The Los Angeles City Council is one step closer to banning cashless businesses.
The City Council’s Tuesday vote directs a legislative analyst to work with the city’s attorney’s office to create a new policy. The goal is to create more inclusion, allowing everyone – from low-income people denied access to credit cards to unhoused or older people – to participate in the city’s economy and shop where they want.
“Most people don’t have bank accounts and credit cards, and people who do have credit cards are all maxed out,” one supporter of the council’s move told NBC4.
According to a 2017 report from the Federal Deposit Insurance Corporation, 17% of all African-American households and 14% of Latino households in the U.S. had no bank account.
However, not everyone is on board.
The pandemic ushered in a cashless wave as retailers tried to do their part to prevent COVID infections. Others, though, went cashless to prevent theft.
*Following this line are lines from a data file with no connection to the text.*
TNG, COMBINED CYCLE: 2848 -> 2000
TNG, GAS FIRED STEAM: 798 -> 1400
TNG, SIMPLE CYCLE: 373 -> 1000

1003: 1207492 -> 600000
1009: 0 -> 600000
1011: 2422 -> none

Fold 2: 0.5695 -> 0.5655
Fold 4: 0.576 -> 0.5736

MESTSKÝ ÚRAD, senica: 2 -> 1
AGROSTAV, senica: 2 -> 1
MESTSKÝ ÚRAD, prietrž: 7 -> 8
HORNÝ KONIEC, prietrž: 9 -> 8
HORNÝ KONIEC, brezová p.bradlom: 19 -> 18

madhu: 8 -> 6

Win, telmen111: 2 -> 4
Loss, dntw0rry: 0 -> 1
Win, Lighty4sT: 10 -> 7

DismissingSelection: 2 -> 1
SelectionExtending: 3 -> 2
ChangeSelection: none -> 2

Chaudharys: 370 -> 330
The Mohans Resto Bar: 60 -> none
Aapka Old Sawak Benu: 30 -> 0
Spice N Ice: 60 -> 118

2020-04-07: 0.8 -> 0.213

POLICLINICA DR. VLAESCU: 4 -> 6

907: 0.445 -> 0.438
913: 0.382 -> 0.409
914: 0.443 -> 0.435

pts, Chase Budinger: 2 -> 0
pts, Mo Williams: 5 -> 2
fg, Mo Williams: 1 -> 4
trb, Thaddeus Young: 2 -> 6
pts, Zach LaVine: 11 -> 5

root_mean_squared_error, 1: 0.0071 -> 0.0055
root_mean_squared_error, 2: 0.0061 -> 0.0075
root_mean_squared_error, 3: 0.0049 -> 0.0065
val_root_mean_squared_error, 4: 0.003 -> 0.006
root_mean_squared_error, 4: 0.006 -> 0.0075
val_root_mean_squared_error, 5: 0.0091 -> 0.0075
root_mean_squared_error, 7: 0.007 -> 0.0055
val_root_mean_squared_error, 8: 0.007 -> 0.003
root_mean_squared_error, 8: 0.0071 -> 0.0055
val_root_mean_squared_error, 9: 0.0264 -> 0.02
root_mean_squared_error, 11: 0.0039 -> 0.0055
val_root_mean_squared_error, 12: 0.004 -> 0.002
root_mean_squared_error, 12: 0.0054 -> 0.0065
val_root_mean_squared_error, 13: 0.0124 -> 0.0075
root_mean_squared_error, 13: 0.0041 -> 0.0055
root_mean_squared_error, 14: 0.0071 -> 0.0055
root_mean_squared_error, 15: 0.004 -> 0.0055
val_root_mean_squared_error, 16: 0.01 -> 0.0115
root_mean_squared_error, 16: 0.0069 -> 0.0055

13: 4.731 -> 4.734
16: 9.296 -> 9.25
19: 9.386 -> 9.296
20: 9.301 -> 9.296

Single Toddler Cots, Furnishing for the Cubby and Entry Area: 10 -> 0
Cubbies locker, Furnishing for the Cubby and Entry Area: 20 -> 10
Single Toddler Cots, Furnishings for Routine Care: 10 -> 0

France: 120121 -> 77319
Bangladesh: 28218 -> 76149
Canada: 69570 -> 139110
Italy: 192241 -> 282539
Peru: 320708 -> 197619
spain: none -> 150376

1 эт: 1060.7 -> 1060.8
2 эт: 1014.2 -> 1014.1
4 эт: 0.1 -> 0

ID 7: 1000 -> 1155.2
Maria Monroy is a manager at Maria’s Italian Kitchen on Ventura Boulevard. Going cashless is something she and her staff have been seriously considering due to the break-ins that she said are being committed by unhoused people in the alley behind the building.
“They’re trying to find the safes, so they’re trying to get cash from us,” Monroy said.
But if City Council moves forward with banning cashless businesses, they wouldn’t be able to choose.
“We have mixed emotions about it,” Monroy said.
Lauren Logan is the owner of Juvenile Shop, a baby store also on Ventura Boulevard.
Logan’s business has been around for 50 years. While she still allows cash because she wants to accommodate her customers, she wants to be the one to decide.
“I don’t think they should say we can or we can’t. It is up to the business owner and what we feel comfortable with,” Logan said.
City News Service contributed to this story.